━━ PASSAGE SHOWN
Tasmania’s relatively short distances would make electric trucks using swappable batteries a viable option, but the action plan contains no substantive move in this direction either.
The government’s “technology-led” response to climate change rides on the back of what is already happening in the world at large. It gets points for its stamp duty waiver on EV purchases, along with putting funds into a handful of charging facilities and getting EVs into public fleets.
But with the urgency of the climate challenge now undeniable, this is complacent. Rachel Hay’s Climate Tasmania paper reported in last weekend’s Sunday Tasmanian calls for much greater urgency in rolling out better incentives to buy EVs along with investment in public transport and “active transport” (cycling and walking).
Real success will depend on cracking the hardest nuts of all, the human ones. People’s fear of change, an aversion to leaving familiar ways behind and taking up new ones, paltry public support and an unequal share of wealth… left unattended, such psychological, economic and social factors will derail EV rollout in Tasmania and everywhere else.
As Climate Tasmania pointed out in its response to the new climate laws passed in State Parliament last year, “opportunity for gradual change within existing structures has long passed and urgent action is now needed”. Minimising the inevitable economic disruption calls for active government mediation.
The Rockliff government’s unspoken rationale is that off a base of “nation-leading” emissions reduction, our response to climate change can be rolled out smoothly without job losses or dislocation. This is foolishly complacent.
Disruption is happening now, and all Tasmanians need to be brought into the discussion about how we deal with it. That’s called leadership, and right now it’s nowhere to be seen.
━━━━
━━ MATERIAL PROVIDED
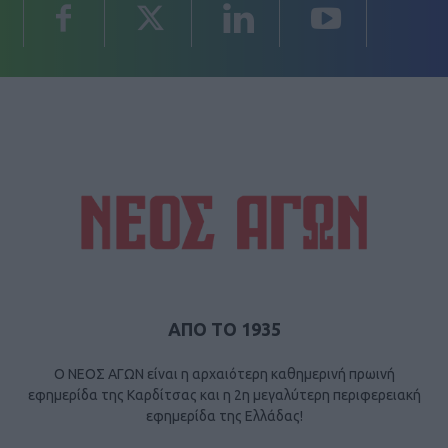
ΑΠΟ ΤΟ 1935
Ο ΝΕΟΣ ΑΓΩΝ είναι η αρχαιότερη καθημερινή πρωινή
εφημερίδα της Καρδίτσας και η 2η μεγαλύτερη περιφερειακή
εφημερίδα της Ελλάδας!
━━━━
*TASKS:*
1 > In the commentary on Tasmania's climate response, which newspaper reported Rachel Hay's Climate Tasmania paper?
2 > Rewrite the part of the Tasmania climate commentary that opens with the words containing "But with the" and closes with "and everywhere else.", putting "mass transit" wherever "public transport" appears.
The listing plays no part in the work asked for here.

*RESULTS FOR EACH TASK:*
1 > Last weekend's Sunday Tasmanian.

2 >
But with the urgency of the climate challenge now undeniable, this is complacent. Rachel Hay’s Climate Tasmania paper reported in last weekend’s Sunday Tasmanian calls for much greater urgency in rolling out better incentives to buy EVs along with investment in mass transit and “active transport” (cycling and walking).
Real success will depend on cracking the hardest nuts of all, the human ones. People’s fear of change, an aversion to leaving familiar ways behind and taking up new ones, paltry public support and an unequal share of wealth… left unattended, such psychological, economic and social factors will derail EV rollout in Tasmania and everywhere else.